Horse Racing Industry Dwindles Amid Litigation

A recent court ruling may have a serious impact on plans for sports tourism based on horse racing in the U.S. Virgin Islands. (Source file photo)
The V.I. horse racing community still hopes for its revival, but the wait is getting harder to endure, officials said. (Source file photo)

While there is still hope for a resurgence of horse racing in the U.S. Virgin Islands, though there has been word of an agreement in a court battle between Southland Gaming and VIGL Operations LLC, the territory’s two horse tracks are still closed.

During a hearing on Monday of the Committee on Youth, Sports and Recreation, Flamboyant Horsemen Association Treasurer Denis Lynch II told the senators it has been a continuous battle to keep the hopes of horse racing alive.

The “absence of horse racing,” he said, “has led to a systematic downturn for the people of the Virgin Islands. Significant hardships are still at the forefront of this tedious battle. It has been an endless source of frustration for those who continue to feed and nurture in hopes of an alternate sight.”

More than two weeks ago, Gov. Albert Bryan Jr. said the two companies – Southland and VIGL – had reached an agreement over the use of video lottery terminals contained within the St. Thomas racetrack, but Sen. Kurt Vialet said nothing has been made official yet.

“To date, we have not seen any contract ratification from Government House as it relates to horse racing,” Vialet said. “The two horse racing associations cannot actually speak as to what is the status because it literally lies in the Government House hands. We have been all over, we have debated XYZ, and the Senate ratified a contract … There was movement on developing the tracks, then a lawsuit was filed and Judge Gomez [District Judge Curtis Gomez] ruled in favor of Southland Gaming and everything stopped. And we have not been able to move from point A to point B since that litigation,” Vialet said.

The slow-moving nature of litigation has caused great frustration for those within the sport, Lynch said.

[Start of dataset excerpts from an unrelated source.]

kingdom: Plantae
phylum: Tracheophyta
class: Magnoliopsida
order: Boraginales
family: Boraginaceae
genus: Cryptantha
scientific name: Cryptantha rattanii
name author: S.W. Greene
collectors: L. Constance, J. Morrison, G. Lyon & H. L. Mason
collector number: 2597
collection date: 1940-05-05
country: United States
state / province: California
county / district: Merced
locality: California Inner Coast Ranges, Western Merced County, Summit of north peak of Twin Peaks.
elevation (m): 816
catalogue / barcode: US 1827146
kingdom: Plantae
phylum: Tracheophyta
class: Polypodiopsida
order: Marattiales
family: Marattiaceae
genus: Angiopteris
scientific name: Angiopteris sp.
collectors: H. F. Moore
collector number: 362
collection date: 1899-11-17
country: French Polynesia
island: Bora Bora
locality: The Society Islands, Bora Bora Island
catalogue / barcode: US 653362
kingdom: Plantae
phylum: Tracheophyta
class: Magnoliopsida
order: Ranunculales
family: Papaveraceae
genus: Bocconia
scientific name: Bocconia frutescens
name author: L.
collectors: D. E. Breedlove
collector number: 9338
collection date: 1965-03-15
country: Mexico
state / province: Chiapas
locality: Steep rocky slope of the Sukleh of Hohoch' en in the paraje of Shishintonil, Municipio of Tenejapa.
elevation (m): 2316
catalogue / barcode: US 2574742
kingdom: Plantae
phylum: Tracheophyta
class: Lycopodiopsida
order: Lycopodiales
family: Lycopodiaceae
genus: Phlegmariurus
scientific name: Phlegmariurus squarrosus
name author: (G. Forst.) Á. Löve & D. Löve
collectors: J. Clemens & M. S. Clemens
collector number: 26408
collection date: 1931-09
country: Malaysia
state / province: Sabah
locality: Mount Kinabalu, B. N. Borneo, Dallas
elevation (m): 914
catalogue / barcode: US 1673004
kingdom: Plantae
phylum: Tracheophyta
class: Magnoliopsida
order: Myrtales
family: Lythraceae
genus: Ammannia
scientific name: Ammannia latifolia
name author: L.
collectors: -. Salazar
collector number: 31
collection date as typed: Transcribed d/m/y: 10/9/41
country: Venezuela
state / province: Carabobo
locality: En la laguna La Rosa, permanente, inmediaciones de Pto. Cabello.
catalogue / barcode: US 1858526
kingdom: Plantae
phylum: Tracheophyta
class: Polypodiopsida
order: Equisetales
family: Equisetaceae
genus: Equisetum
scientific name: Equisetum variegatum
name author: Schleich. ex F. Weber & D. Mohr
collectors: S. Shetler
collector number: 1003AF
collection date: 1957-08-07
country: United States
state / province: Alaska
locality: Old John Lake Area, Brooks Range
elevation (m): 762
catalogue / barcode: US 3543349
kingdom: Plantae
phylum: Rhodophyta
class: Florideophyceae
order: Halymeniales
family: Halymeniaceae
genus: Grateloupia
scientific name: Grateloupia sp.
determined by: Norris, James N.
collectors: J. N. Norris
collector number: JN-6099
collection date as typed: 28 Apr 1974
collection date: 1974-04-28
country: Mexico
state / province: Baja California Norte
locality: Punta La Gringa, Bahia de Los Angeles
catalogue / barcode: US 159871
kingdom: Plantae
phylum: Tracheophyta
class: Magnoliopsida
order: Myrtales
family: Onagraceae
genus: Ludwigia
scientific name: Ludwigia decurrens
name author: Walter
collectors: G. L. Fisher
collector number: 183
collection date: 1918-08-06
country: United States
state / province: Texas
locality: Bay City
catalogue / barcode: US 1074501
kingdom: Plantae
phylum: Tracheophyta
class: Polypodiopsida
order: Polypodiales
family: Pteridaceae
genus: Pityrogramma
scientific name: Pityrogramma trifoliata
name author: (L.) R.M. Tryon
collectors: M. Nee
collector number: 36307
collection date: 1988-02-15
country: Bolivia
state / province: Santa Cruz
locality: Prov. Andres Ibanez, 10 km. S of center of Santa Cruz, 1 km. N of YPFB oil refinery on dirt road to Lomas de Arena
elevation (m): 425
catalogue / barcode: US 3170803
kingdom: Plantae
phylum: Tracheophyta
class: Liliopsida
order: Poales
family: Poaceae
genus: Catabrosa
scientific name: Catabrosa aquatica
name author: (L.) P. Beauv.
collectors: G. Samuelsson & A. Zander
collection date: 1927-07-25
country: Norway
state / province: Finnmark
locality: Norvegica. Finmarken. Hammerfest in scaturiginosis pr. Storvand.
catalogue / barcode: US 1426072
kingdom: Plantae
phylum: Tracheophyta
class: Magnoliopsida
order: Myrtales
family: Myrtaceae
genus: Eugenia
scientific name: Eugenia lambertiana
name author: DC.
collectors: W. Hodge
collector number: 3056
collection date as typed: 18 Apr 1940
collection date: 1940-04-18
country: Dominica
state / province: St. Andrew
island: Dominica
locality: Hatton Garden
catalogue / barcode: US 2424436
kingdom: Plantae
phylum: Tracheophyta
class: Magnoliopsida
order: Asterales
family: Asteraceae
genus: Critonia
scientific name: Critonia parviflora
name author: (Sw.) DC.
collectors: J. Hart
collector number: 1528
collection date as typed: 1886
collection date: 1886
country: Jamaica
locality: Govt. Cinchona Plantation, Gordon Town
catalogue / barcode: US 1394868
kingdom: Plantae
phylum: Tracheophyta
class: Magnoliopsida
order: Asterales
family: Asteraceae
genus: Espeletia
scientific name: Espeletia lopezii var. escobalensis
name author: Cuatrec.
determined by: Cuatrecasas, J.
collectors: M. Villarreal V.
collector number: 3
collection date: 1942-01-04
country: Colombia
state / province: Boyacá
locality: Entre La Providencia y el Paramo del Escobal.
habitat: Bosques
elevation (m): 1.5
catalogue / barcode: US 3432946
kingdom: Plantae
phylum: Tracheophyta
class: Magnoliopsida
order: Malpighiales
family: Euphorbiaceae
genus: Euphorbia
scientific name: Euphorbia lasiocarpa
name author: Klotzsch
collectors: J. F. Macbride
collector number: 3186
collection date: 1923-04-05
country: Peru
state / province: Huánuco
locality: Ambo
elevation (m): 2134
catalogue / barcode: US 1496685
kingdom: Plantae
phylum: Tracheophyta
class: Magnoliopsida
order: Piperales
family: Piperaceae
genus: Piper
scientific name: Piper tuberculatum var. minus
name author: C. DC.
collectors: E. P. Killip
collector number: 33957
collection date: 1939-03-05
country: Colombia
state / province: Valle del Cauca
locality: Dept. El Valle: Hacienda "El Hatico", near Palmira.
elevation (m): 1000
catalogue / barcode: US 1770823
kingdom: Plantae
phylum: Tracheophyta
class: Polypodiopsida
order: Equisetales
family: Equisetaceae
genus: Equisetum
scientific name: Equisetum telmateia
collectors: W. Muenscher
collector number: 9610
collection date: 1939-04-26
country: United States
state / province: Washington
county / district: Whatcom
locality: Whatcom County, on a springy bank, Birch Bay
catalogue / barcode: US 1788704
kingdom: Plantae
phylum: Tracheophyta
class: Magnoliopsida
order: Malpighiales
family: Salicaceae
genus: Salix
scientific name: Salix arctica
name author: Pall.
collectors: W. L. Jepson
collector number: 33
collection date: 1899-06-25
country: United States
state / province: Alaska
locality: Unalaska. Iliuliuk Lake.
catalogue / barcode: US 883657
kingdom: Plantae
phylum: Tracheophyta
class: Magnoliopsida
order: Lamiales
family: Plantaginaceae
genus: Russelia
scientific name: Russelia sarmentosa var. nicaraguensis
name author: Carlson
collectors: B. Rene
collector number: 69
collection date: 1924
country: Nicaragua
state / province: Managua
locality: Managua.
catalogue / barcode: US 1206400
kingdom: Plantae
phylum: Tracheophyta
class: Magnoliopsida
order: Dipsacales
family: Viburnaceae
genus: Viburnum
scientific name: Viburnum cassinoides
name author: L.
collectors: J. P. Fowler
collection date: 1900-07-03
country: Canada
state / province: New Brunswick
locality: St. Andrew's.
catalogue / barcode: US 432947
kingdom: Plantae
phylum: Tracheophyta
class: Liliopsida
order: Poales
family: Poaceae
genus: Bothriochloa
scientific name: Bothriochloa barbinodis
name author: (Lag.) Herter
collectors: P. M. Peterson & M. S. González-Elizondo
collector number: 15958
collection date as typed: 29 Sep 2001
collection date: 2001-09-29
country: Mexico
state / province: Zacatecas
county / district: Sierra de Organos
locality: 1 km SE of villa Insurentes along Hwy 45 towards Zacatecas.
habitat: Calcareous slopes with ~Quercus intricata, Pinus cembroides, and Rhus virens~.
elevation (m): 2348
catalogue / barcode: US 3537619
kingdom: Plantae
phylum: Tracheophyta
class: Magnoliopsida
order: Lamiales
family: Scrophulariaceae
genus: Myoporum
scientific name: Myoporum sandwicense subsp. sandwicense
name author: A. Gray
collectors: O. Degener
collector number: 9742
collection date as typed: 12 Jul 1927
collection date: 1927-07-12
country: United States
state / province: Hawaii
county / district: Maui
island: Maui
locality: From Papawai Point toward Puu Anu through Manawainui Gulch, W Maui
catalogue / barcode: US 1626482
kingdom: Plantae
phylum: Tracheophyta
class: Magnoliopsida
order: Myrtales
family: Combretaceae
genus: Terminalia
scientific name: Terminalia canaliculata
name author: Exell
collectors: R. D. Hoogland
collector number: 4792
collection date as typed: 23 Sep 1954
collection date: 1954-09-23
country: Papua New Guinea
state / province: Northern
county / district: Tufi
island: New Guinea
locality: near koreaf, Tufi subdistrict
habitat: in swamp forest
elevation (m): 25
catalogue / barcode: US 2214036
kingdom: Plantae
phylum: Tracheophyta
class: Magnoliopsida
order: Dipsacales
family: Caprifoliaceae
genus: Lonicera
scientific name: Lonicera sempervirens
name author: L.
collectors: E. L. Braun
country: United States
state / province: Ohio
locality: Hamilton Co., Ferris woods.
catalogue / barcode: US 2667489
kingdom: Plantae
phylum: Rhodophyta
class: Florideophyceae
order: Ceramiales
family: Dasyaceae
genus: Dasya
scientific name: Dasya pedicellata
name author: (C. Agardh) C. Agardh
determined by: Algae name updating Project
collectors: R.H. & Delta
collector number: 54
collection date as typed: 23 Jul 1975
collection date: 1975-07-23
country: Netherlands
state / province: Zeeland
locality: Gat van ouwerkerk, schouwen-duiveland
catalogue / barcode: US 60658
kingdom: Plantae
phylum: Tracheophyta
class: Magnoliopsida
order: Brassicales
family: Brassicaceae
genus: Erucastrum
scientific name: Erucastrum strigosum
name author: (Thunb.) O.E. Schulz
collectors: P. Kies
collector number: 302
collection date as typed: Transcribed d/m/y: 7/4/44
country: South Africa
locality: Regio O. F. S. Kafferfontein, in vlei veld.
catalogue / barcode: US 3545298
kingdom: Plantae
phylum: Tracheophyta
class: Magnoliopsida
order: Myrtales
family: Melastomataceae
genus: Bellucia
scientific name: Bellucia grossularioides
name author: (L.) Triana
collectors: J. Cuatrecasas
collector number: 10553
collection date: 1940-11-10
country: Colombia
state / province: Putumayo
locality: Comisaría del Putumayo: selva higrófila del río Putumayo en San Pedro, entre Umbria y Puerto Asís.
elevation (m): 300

Having been to the last three Senate hearings pertaining to horse racing in the territory, Lynch said, “The message has been echoed and transcribed as dire and impoverished. Promises were made, promises were broken and accountability for these actions was nonexistent. With ambiguous contractual language that stated no definite timeline as to when stipulations should be in place, only placed a list of provisions needed to commence races, this entire event leaves a lot to be desired about the state of horse racing.”

Vialet said he has suggested that Southland Gaming should be permitted to run the St. Thomas racetrack.

“My suggestion has been that since VIGL is willing to continue with the St. Croix racetrack, that Southland Gaming should be given the St. Thomas racetrack so there is no more litigation to be dealt with on the island of St. Croix. St. Croix should not be held back because of litigation on St. Thomas,” Vialet said.

The time that has dwindled due to the court case has impacted not only the sport as a whole but the horses and people who take care of those horses.

“Horses continue to die daily, primarily due to lack of exercise, poor grazing-no grazing options and financially limited provision of feed, general health checks, nutrition and young weanlings are living in a penurious state. The hardship imposed on the horsemen during this process cannot be quantified,” Lynch said.

Without the resurrection of the dying sport, the horsemen lack the finances to “maintain equine athletes and their environment,” Lynch said. He added that horse owners, on average, spend upward of $400 each week on horse feed and maintenance.

Sen. Javan James Sr. said he could understand the horsemen’s plight, but the Senate does not have the power to fix the problem.

“It is beyond the control of the Senate. It is in the hands of the executive and judicial branch. So, either the court can settle it or the governor can step up and renegotiate,” James said.